Spring 2021

Document Type

Master's Thesis (Open Access)

Degree Name

Master of Arts (M.A.)


Teacher Education


Maintaining student motivation in mathematics increases the likelihood of long-term academic success. A key component to building motivation is having perceived control over a task. Students who maintain perceived control exhibit greater task engagement, motivation, and exhibit lower levels of stress and anxiety in that task (Bandura, 1989; Schunk, 2012; Skinner, 1990). This six-week study investigated the relationship between student choice and motivation in mathematics instruction, by affording students an individual choice of their instructor in their mathematics course. A quasi-experimental pretest-posttest two group design was implemented using a sample of Integrated Mathematics II high school students.

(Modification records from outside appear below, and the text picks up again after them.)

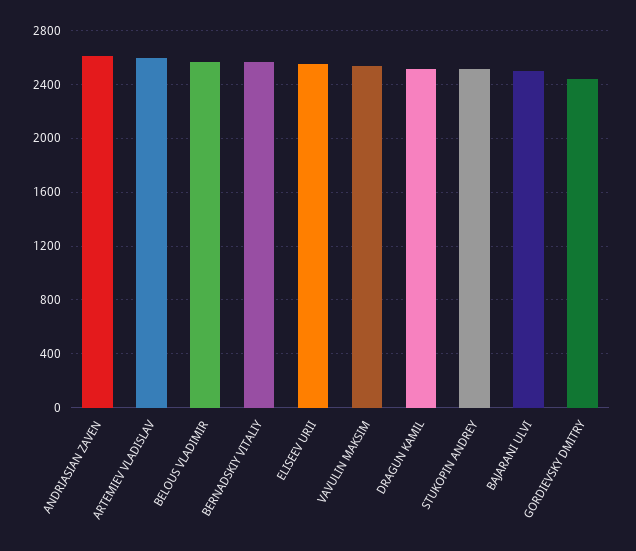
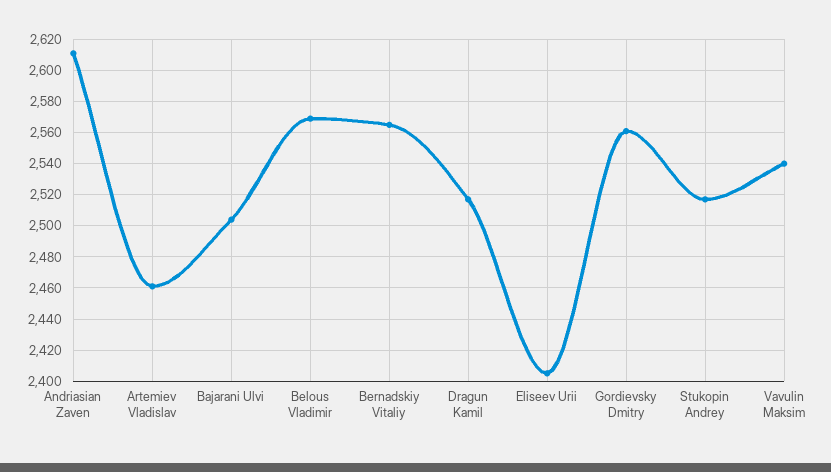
ARTEMIEV VLADISLAV: 2600 -> 2460
ELISEEV URII: 2550 -> 2405
GORDIEVSKY DMITRY: 2450 -> 2560

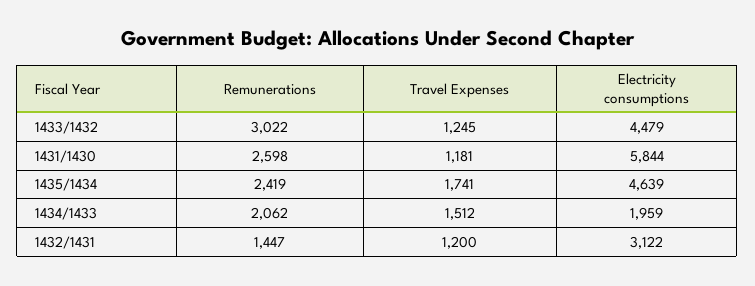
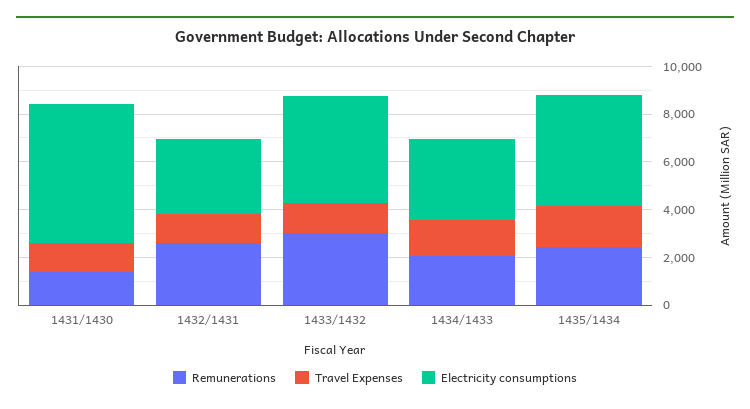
Remunerations, 1431/1430: 2598 -> 1500
Electricity consumptions, 1434/1433: 1959 -> 3500
Remunerations, 1432/1431: 1447 -> 2500

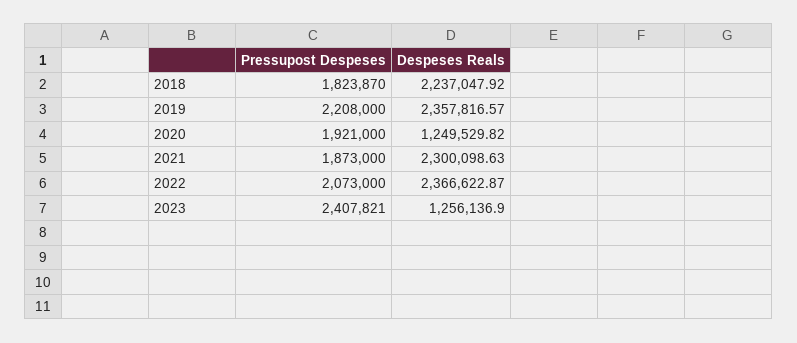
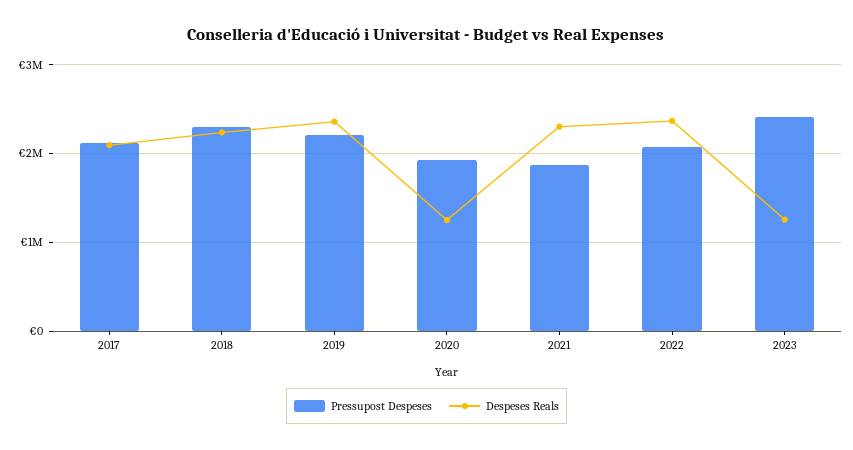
Pressupost Despeses, 2018: 1823870 -> 2300000
Pressupost Despeses, 2017: none -> 2100000
Despeses Reals, 2017: none -> 2100000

Student motivation to study mathematics was measured by The Motivation for Mathematics Abbreviated Instrument (MMAI; Butler, 2016), a psychometric motivational scale for students in developmental Algebra courses. Students in the intervention group were presented an individual choice: to remain in the current class meeting and follow the lesson instruction with their math instructor, or choose to leave the meeting and join an alternative, yet identically paced class meeting taught using a pre-recorded video lesson of a different instructor. Independent and paired t-tests were conducted to determine the change in student motivation across and within groups. The intervention group exhibited a larger increase in mean scores compared to the control group; however, this change was not statistically significant. Further research should investigate other means of providing student autonomy in a mathematics classroom.